Tarihi 29 Mart 2019

Bizim çocuklar

GENÇLİĞİN futbola yaydığı ışığı gördüğüm zaman gözlerim parlıyor.
Dorukhan Toköz'e bakıyorum.
Şenol Güneş'in "rehber öğretmenliğinde" gelişen ve büyüyen bu delikanlıyı her kulübün örnek almasını umuyorum. Yeteneğinin yanında gördüğüm terbiyeye mahsuben!
***
Profesyonel futbolculuk aynı zamanda sabrın ustalığıdır.
Eleştirileri saygıyla karşılarken; yanlışları doğru bir duruşla tekzip etmektir. Efendilik tarihine yazılmak kadar futbolun tarihine de adı yazdırmaktır.
Hasan Ali Kaldırım'ın Fenerbahçe ve milli takımda verdiği mücadeleyi ayakta alkışlıyorum.
***
Mahmut Tekdemir'in popülerlikle emekçilik arasındaki yürekli duruşuna bakıyorum.
Centilmenlikle ismi arasında gemici düğümü atan bir adamın sadeliğine.

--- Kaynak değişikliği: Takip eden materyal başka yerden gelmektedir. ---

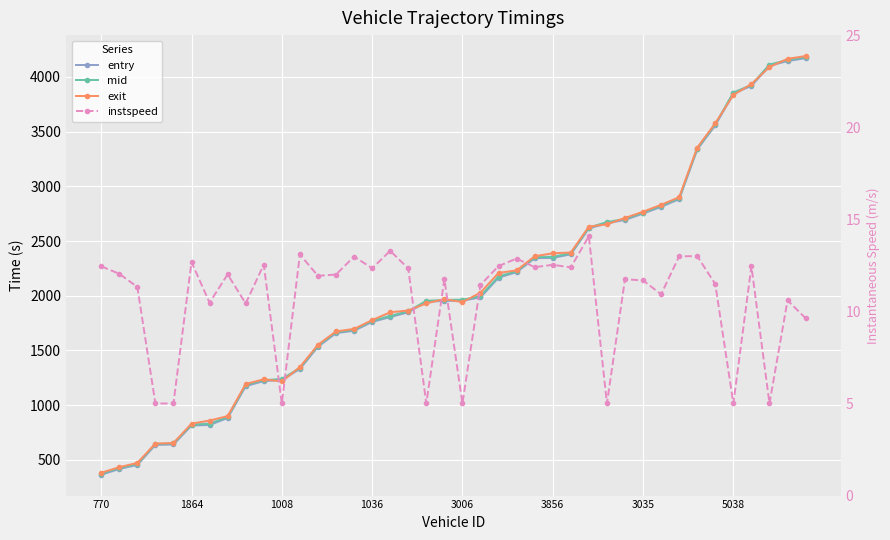

What is the average value of the mid series?

2085.2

Böyle insanların futbolun içinde her şekilde olması gerektiğini savunurken, Mahmut Tekdemir'in bütün gençlere örnek kitap olarak okutulması gerektiğini haykırıyorum.
***
Kaan Ayhan'a bakıyorum.
"Yabancılaşmamış" ruhun yansımasına. Futbolun maden işçileri de vardır biz buna karınca ruhu deriz. Böyle gençleri alın teri konulu cümlelerle ifade ederiz.
***
Merih Demiral'a bakıyorum.
Fenerbahçe'nin promosyon olarak elden çıkardığı cevhere.

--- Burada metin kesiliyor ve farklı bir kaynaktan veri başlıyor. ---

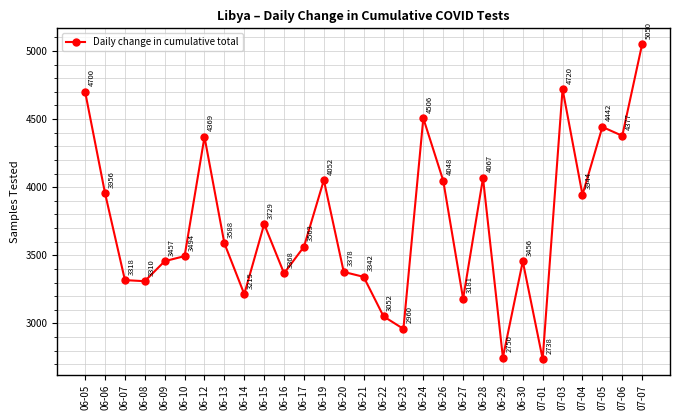

What is the smallest value displayed?

2738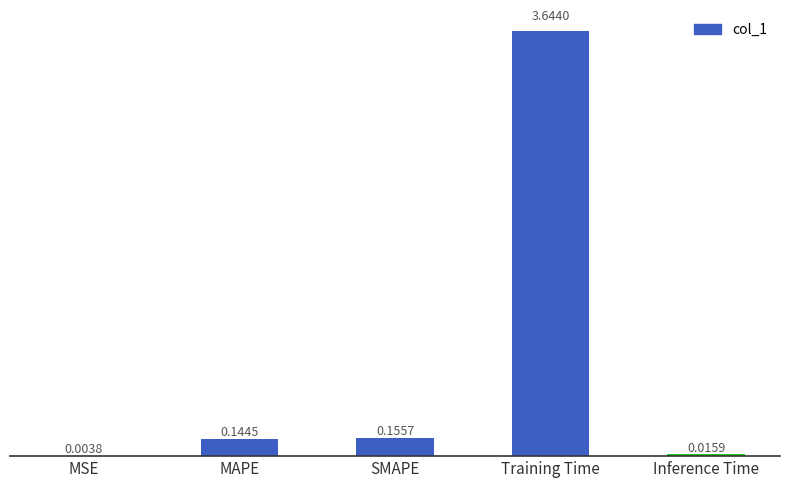

Are the bars horizontal?

No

21 yaşındaki bu delikanlının sahanın içindeki heykel gibi duruşu ve oyundan bir saniye bile kopmayan hali, onun futbol mesleğiyle bağlantısının gücünü simgeliyor. Kendisini elden çıkaranlara asıl cevabı birkaç yıl sonra Avrupa'nın gözdesi olduğu zaman gösterecek.
***
39 yaşındaki büyük usta Emre Belözoğlu'na bakıyorum.

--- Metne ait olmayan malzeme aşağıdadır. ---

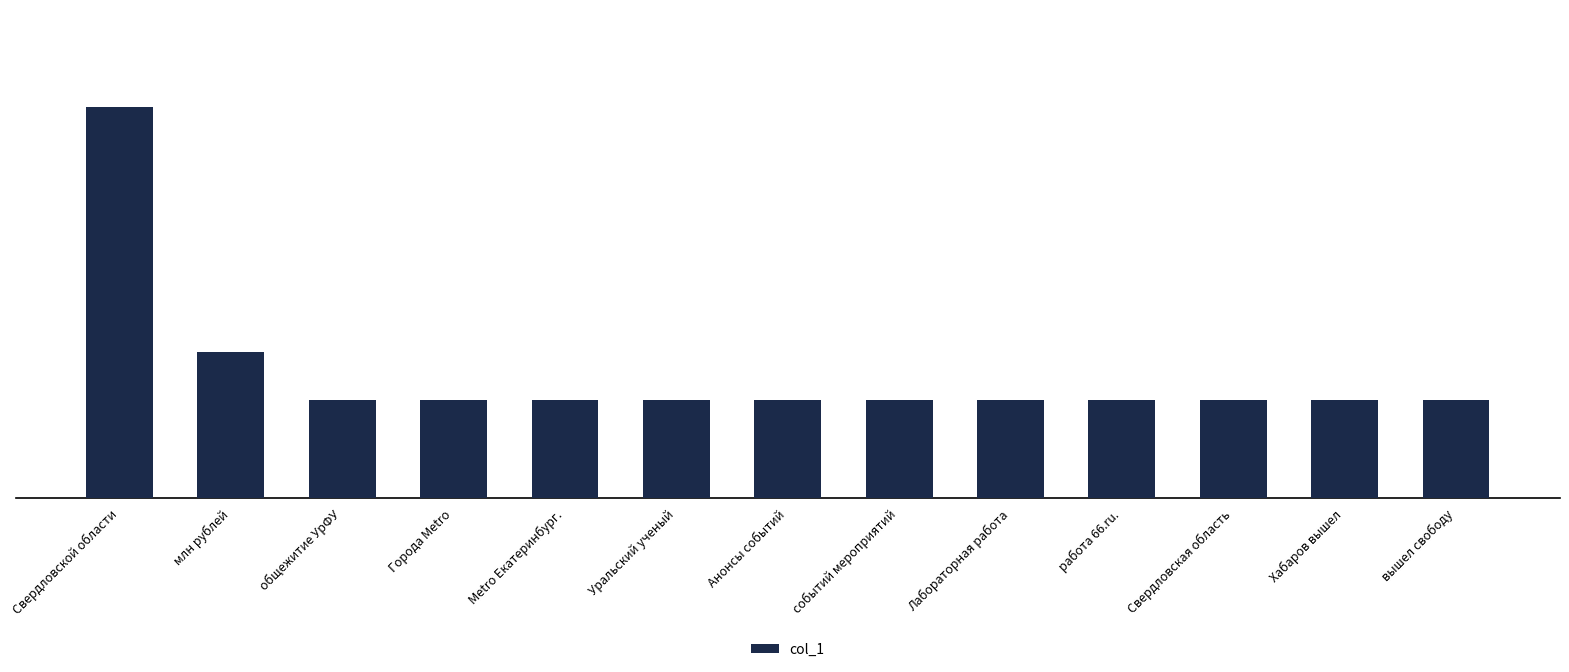

Reading left to right, what are all the values shown in this chart?

8	3	2	2	2	2	2	2	2	2	2	2	2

Kazanmayı tahrik eden bu zeki ve özel adama.
Kendine iyi davranan ve kulübünde iyi bir eğitim gören yaşlı hazineler kaptanına!
Rakip takım onun görüş alanına mevzilense bile çıkış yolu bulabilecek kadar hünerli Emre'yi tırnak içine alıyorum.
***
Hala yabancılara kulübün anahtarını teslim eden kulüp başkanları, yabancıları kazanmak için yerlileri kurban etmekten ne zaman vazgeçecekler?
Hele borçları için bankaların karşısında diz çöktükten sonra!